Maryland Woman Found Guilty Of Leading Oxycodone Operation
(ALEXANDRIA, Va. - Roxanne Granberry, 35, of Hughesville, Maryland, was convicted today by a federal jury on charges of conspiracy to distribute oxycodone and obtaining oxycodone by fraud.
Granberry was indicted on February 3, 2016. According to court records and evidence presented at trial, Granberry and her husband, William Granberry, ran a large-scale drug conspiracy in which they created fraudulent prescriptions for narcotics and used drug runners in multiple pharmacies in Virginia and several other states to obtain thousands of oxycodone tablets. Both Granberrys’ recruited individuals to drive to pharmacies and fill the prescriptions. They also engaged in the direct sale and distribution of the oxycodone to numerous buyers in Virginia and other states. Since 2008, the criminal organization has fraudulently obtained approximately 130,000 oxycodone pills. Thirteen other members of this conspiracy have also been convicted.

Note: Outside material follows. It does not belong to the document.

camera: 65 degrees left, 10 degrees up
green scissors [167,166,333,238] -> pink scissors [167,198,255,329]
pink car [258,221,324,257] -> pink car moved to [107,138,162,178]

Granberry faces a maximum penalty of 20 years in prison when sentenced on September 16, 2016. The maximum statutory sentence is prescribed by Congress and is provided here for informational purposes, as the sentencing of the defendant will be determined by the court based on the advisory Sentencing Guidelines and other statutory factors.
Karl C. Colder, Special Agent in Charge of the Drug Enforcement Administration’(DEA) Washington Field Division, Dana J. Boente, U.S. Attorney for the Eastern District of Virginia; and Paul M. Abbate, Assistant Director in Charge of the FBI’s Washington Field Office, made the announcement after the verdict was accepted by U.S. District Judge Anthony J. Trenga. Special Assistant U.S. Attorneys Paul A. Hayden and Anna G. Kaminska, as well as Assistant U.S. Attorney Gene Rossi are prosecuting the case.
Boente also thanked the Department of Defense-Office of the Inspector General, Loudoun County Sheriff’s Office, Charles County Sheriff’s Office, Calvert County Sheriff’s Office, Washington, D.C. Metropolitan Police Department, Virginia State Police, and the Pennsylvania Attorney General’s Office for their assistance in this matter.This case is part of the Organized Crime Drug Enforcement Task (OCDETF) Operation “Circuit Breaker,” which focused on the vast, illegal procurement and sale of prescription pain medication across the mid-Atlantic region and elsewhere, including Virginia, Maryland, Pennsylvania, Ohio, North Carolina, Georgia, Connecticut, Alabama, Tennessee, West Virginia, and Washington, D.C. The OCDETF program is a federal multi-agency, multi-jurisdictional task force that supplies supplemental federal funding to federal and state agencies involved in the identification, investigation, and prosecution of major drug trafficking organizations. The principal mission of the OCDETF program is to identify, disrupt and dismantle the most serious drug trafficking, weapons trafficking and money laundering organizations, and those primarily responsible for the nation’s illegal drug supply.